What was, what is, and what will be

Fallout 4 is, in some ways, the most interestingly grounded of any Fallout game, and it may be the best since Bethesda took over the title from the then declining Interplay. Purists will skin me alive if I say it’s got a more interesting narrative than the original Fallout, but I think I might be willing to take that chance. The fact that you are playing a woman or man out of time, a survivor of the world that was changes the stakes and the implications pretty effectively, and seeing a place like Boston (a city with a lot of history, especially rooted in the formation of the United States as it was) post-War from the perspective of a person who would have known it before the bombs fell gives the story a good deal of weight. You can really feel like a ghost walking through your own graveyard in some places. I’m not thrilled that you start play as a married person only to watch your spouse get killed in front of you in a freezer unit — the narrative fridging is a bit on the nose there. I get that the game wants to leave you free to pursue romances, but it might be nice to actually get to see married people doing things as married people for once. It’s not a deal breaker for me, just something I noticed.

There’s a subplot I won’t spoil for you here, but it touches upon the very idea of what it means to be human, if there’s a broader definition possible and that to me helps give Fallout 4 some poignancy. The other doesn’t always have to be the other.

Yes, the game has flaws. Anyone who has ever played one of Bethesda’s games knows the kind of flaws it has. There are glitches and at times you’ll beat your head against a fight before you finally figure out how to kill it.

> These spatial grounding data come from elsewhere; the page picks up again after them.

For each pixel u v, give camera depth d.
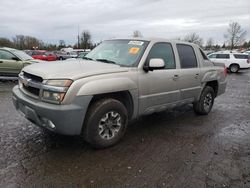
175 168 3.28
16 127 4.54
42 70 3.54
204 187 2.87
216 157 3.66
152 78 4.23
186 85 5.04
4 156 3.40
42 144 3.83
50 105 3.25
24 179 2.89
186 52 5.22
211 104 6.10
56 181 2.88
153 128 4.84
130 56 4.27
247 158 3.66
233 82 13.83
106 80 3.56
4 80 10.98
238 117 5.95
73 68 3.60
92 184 2.85
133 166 3.29
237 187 2.89
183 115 5.89
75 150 3.68
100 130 3.66
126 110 3.94
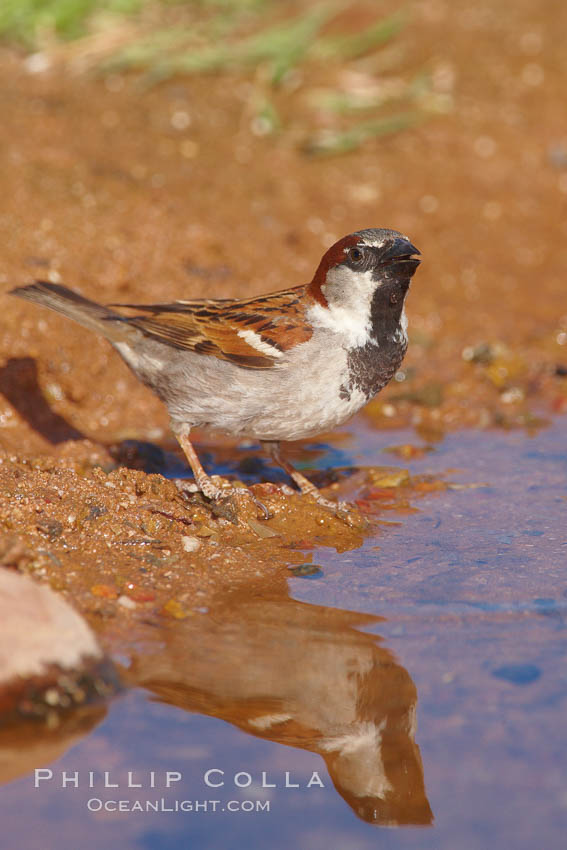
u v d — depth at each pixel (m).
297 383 10.06
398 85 21.20
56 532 9.15
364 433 13.30
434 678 7.30
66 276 13.98
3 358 12.71
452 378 14.89
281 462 11.23
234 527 9.98
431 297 16.62
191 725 6.75
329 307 10.10
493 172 19.17
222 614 8.22
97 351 13.51
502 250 17.73
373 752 6.56
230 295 15.08
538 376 14.96
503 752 6.47
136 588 8.54
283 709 6.97
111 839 5.71
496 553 9.56
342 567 9.23
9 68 19.38
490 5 24.66
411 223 17.64
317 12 21.77
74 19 20.58
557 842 5.74
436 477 11.66
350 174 18.52
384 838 5.80
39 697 6.64
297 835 5.87
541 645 7.75
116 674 7.13
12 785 6.14
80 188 15.67
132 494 10.16
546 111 20.98
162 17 21.81
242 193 17.28
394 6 24.05
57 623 6.95
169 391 10.70
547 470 11.88
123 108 18.80
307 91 20.70
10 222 14.30
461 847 5.71
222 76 20.70
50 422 12.67
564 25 23.80
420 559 9.42
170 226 15.40
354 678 7.26
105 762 6.37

But what you  get is a surprisingly rich story with a lot of interesting sub-strata to dig at — the refrain War never changes pops up a lot, of course, but for me Fallout 4 is more about how humanity never changes, that the difference between the pre-nuclear and post-nuclear societies isn’t that vast, and that the milk of human kindness might be in short supply but it’s always essential. Even a super-mutant can see it.

I have played every Fallout game ever made. Yes, even Brotherhood of Steel. And this may be the first time I ever really felt the weight of loss, the crushing realization of mass death and the destruction of an entire way of life and the fight to build something out of that, to make a better world in the ruins of the old one. Fallout 4 reminds you that the wasteland used to be America. And that it can become something better than it is, both by looking back fairly and accurately, and by looking forward with hope.